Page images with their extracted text
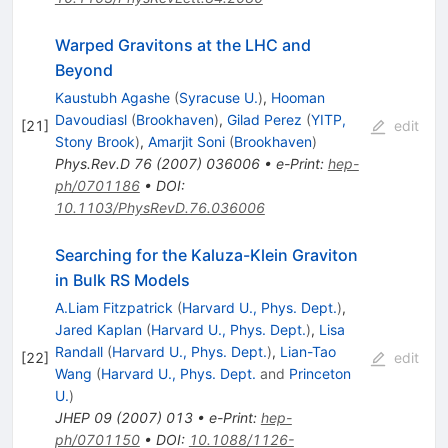
Warped Gravitons at the LHC and
Beyond
Kaustubh Agashe
(
Syracuse U.
)
,
Hooman
Davoudiasl
(
Brookhaven
)
,
Gilad Perez
(
YITP,
[
21
]
edit
Stony Brook
)
,
Amarjit Soni
(
Brookhaven
)
Phys.Rev.D
76
(
2007
)
036006
•
e-Print
:
hep-
ph/0701186
•
DOI
:
10.1103/PhysRevD.76.036006
Searching for the Kaluza-Klein Graviton
in Bulk RS Models
A.Liam Fitzpatrick
(
Harvard U., Phys. Dept.
)
,
Jared Kaplan
(
Harvard U., Phys. Dept.
)
,
Lisa
Randall
(
Harvard U., Phys. Dept.
)
,
Lian-Tao
[
22
]
edit
Wang
(
Harvard U., Phys. Dept.
and
Princeton
U.
)
JHEP
09
(
2007
)
013
•
e-Print
:
hep-
ph/0701150
•
DOI
:
10.1088/1126-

▸ **Problem to work on**: Rewrite the extracted text of the listing above, swapping every "Harvard U., Phys. Dept." for "Harvard University, Department of Physics" and keeping every other line the same. Leave out the picture markers.

▸ **Result of the exercise**:
Warped Gravitons at the LHC and
Beyond
Kaustubh Agashe
(
Syracuse U.
)
,
Hooman
Davoudiasl
(
Brookhaven
)
,
Gilad Perez
(
YITP,
[
21
]
edit
Stony Brook
)
,
Amarjit Soni
(
Brookhaven
)
Phys.Rev.D
76
(
2007
)
036006
•
e-Print
:
hep-
ph/0701186
•
DOI
:
10.1103/PhysRevD.76.036006
Searching for the Kaluza-Klein Graviton
in Bulk RS Models
A.Liam Fitzpatrick
(
Harvard University, Department of Physics
)
,
Jared Kaplan
(
Harvard University, Department of Physics
)
,
Lisa
Randall
(
Harvard University, Department of Physics
)
,
Lian-Tao
[
22
]
edit
Wang
(
Harvard University, Department of Physics
and
Princeton
U.
)
JHEP
09
(
2007
)
013
•
e-Print
:
hep-
ph/0701150
•
DOI
:
10.1088/1126-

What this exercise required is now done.